Residents pushed back with a lawsuit of their own, citing environmental concerns and traffic hazards. They also argued that Petaluma, with 16 fuel stations already covering just 15 square miles, didn’t need another one. By April 2021, Safeway abandoned the project, but the nearly two-year ordeal — involving hours of testimony and a call for a boycott of Safeway — offered a glimpse into the challenges residents might face in cities where new gas stations are being proposed.
Across the US, there are more than 100,000 public fueling sites, down from some 170,000 two decades ago. The number continues to decline as gas stations become less profitable amid a national push for more sustainable mobility options like electric vehicles, and local efforts to phase out sales of new gasoline-powered cars. In fact, if EVs dominate the automobile market , up to 80% of gas outlets globally could become unprofitable by 2035, according to estimates from the Boston Consulting Group.
More Pumps
Still, some cities continue to see new proposals to build more gas stations— increasingly from big-box retailers, which already own about 6,500 retail gas outlets in the US. Companies like Walmart Inc., Kroger Co. and Costco Wholesale Corp. own the most stations, according to the National Association of Convenience Stores, and many are expanding as consumers seek cheaper gas prices.

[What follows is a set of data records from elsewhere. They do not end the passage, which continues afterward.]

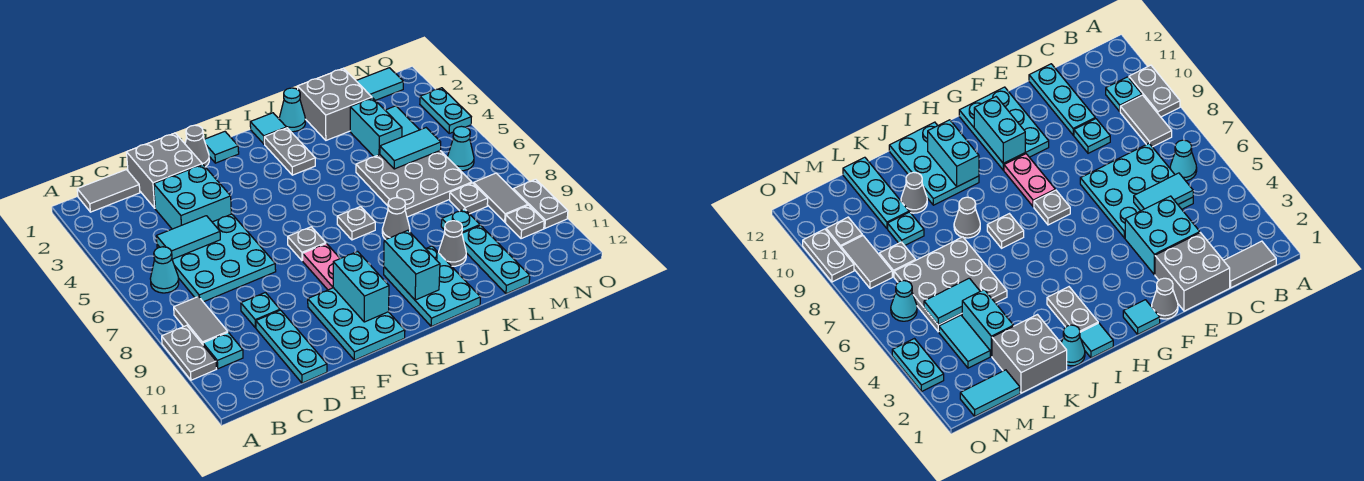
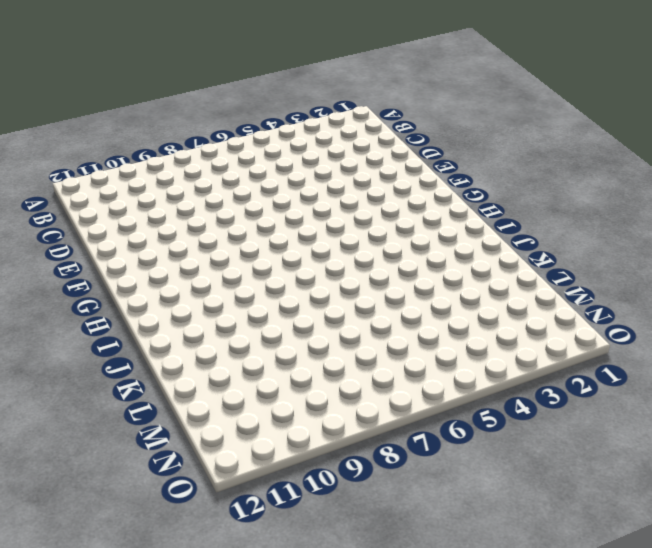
none -> grey 1x2 plate [162,325,216,380]
none -> grey 1x2 tile [77,170,140,212]
none -> cyan 1x1 cone [150,247,179,293]
none -> grey 1x2 tile [174,297,228,344]

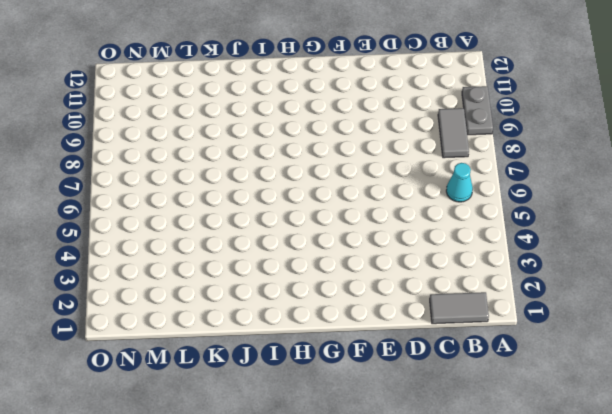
none -> cyan 1x1 plate [203,333,243,369]
none -> cyan 3x3 plate [157,214,276,302]
none -> grey 2x2 brick [126,133,202,208]
none -> cyan 2x2 brick [154,164,231,229]

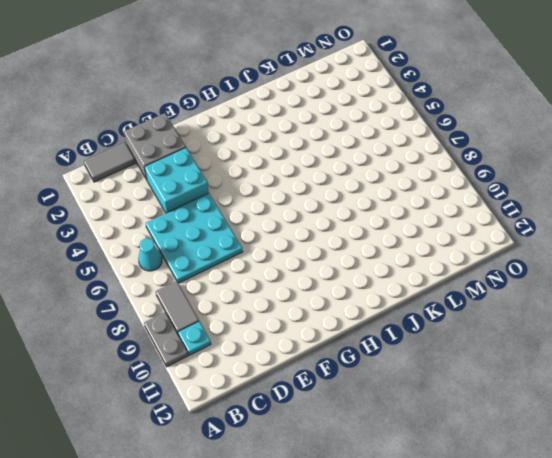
none -> cyan 1x1 plate [241,293,280,328]
none -> cyan 1x3 plate [256,310,327,383]
none -> grey 1x1 cone [185,125,209,167]
none -> cyan 2x3 plate [308,288,405,360]

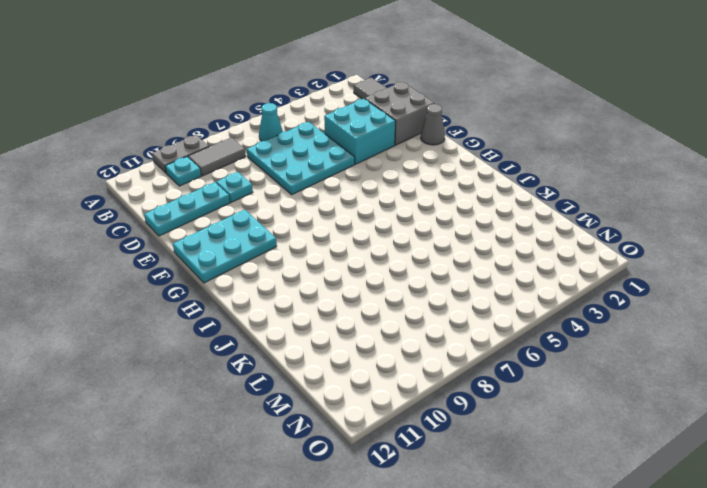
none -> cyan 1x1 tile [204,132,239,163]
none -> grey 1x1 plate [288,227,326,261]
none -> pink 1x2 plate [303,244,340,290]
none -> cyan 1x1 tile [250,113,287,144]

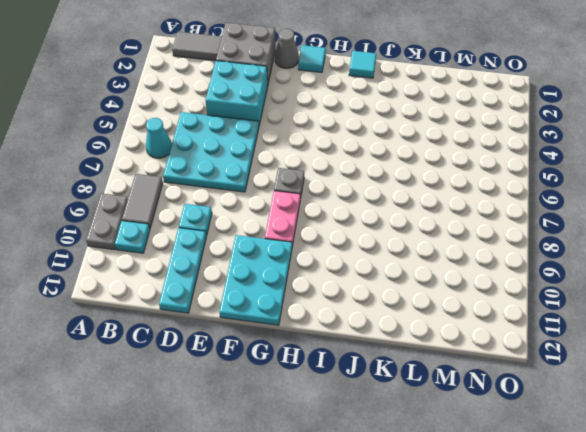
none -> grey 1x2 plate [264,128,315,175]
none -> grey 1x1 plate [337,207,375,240]
none -> cyan 2x3 plate [384,246,480,326]
none -> cyan 1x1 cone [279,88,305,132]

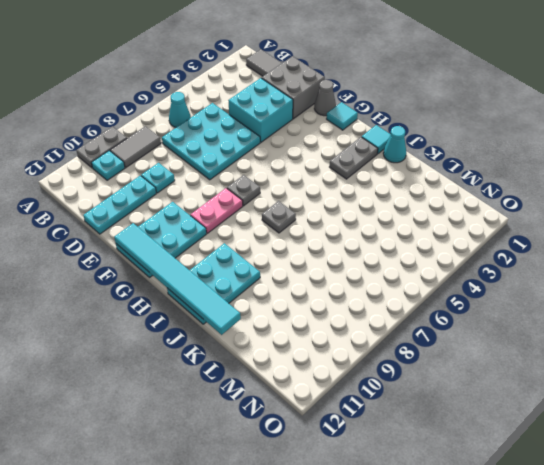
cyan 1x6 tile [114,223,241,335] -> none
none -> grey 1x1 cone [382,198,410,239]
none -> grey 2x2 brick [298,68,372,140]
none -> grey 3x3 plate [356,151,472,217]
none -> grey 1x1 cone [439,221,466,266]

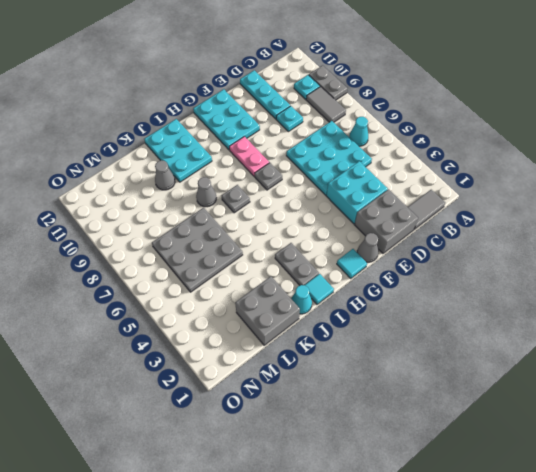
none -> cyan 1x2 brick [350,98,402,157]
none -> cyan 1x1 plate [441,209,480,233]
none -> cyan 1x3 plate [462,225,530,294]
none -> cyan 1x2 tile [356,68,403,100]

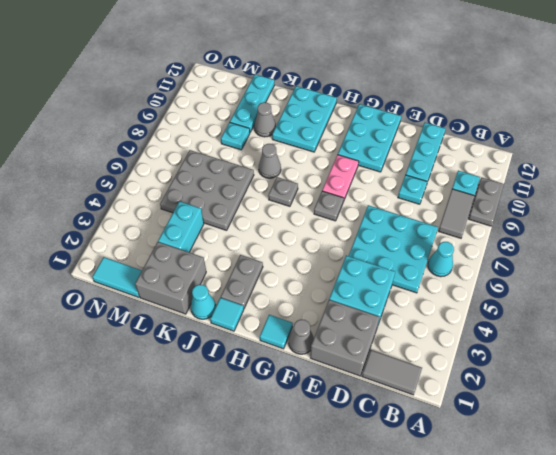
none -> cyan 1x2 tile [385,106,419,137]
none -> grey 1x1 plate [450,183,488,214]
none -> cyan 1x1 cone [447,126,474,171]
none -> grey 1x2 tile [474,173,528,222]

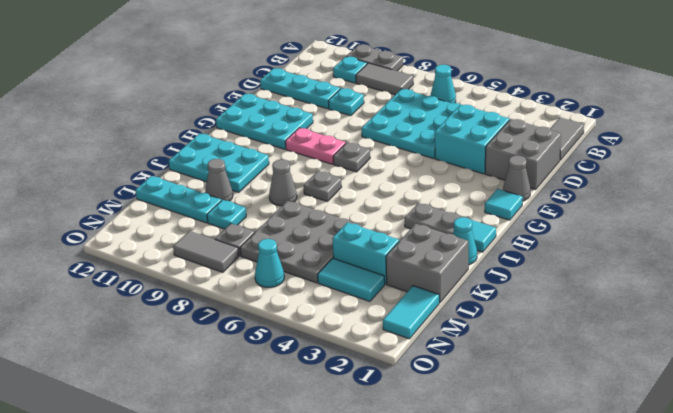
none -> grey 1x1 plate [505,205,544,239]
none -> cyan 1x2 plate [420,88,471,133]
none -> grey 1x2 plate [513,179,568,228]
none -> cyan 1x2 tile [156,216,220,259]

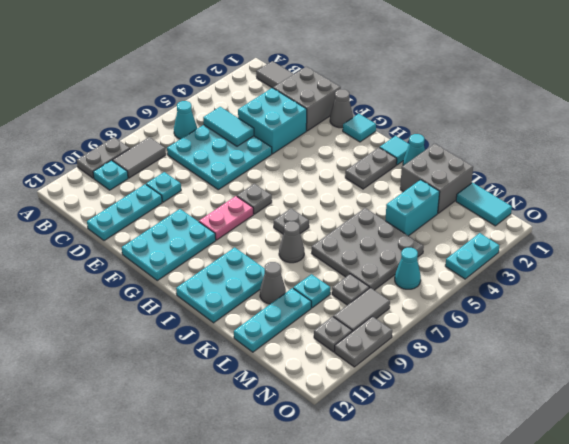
none -> cyan 1x2 tile [385,106,419,137]
none -> cyan 1x2 brick [333,252,389,322]
none -> cyan 1x2 brick [384,230,440,300]
none -> cyan 1x2 tile [380,128,441,169]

“They're a loss leader for them, bringing in customers [with] massive numbers of pumps,” says Matt Krogh, US oil and gas campaign director at the environmental group Stand.earth, and a campaign manager for Safe Cities. He points to a current proposal for a 32-pump Costco gas station in the Bay Area city of San Ramon, which recently approved the proposal despite pushback from residents, and adds that while the US is seeing fewer gas stations each year, the size of newly built ones are growing.
The Safe Cities movement is ultimately a part of a larger effort to shrink the nation’s dependency on fossil fuels, even as both Krogh and Fischer acknowledge that banning future gas stations may not have sweeping effects on reducing emissions. States and cities have taken aim at banning oil drilling, and prohibiting new developments like power plants and oil refineries; others are mandating cleaner buildings and banning gas stoves. Together, these polices have become all the more urgent following the Supreme Court’s decision last week to limit the federal Environmental Protection Agency’s authority to limit power plant greenhouse gas emissions.
“For a lot of folks who are interested in cleaning the air or getting off of fossil fuels, or both, it's frustrating seeing failures at the national level,” Krogh says. “And when we turn to where we really do have power, it's in our backyards.”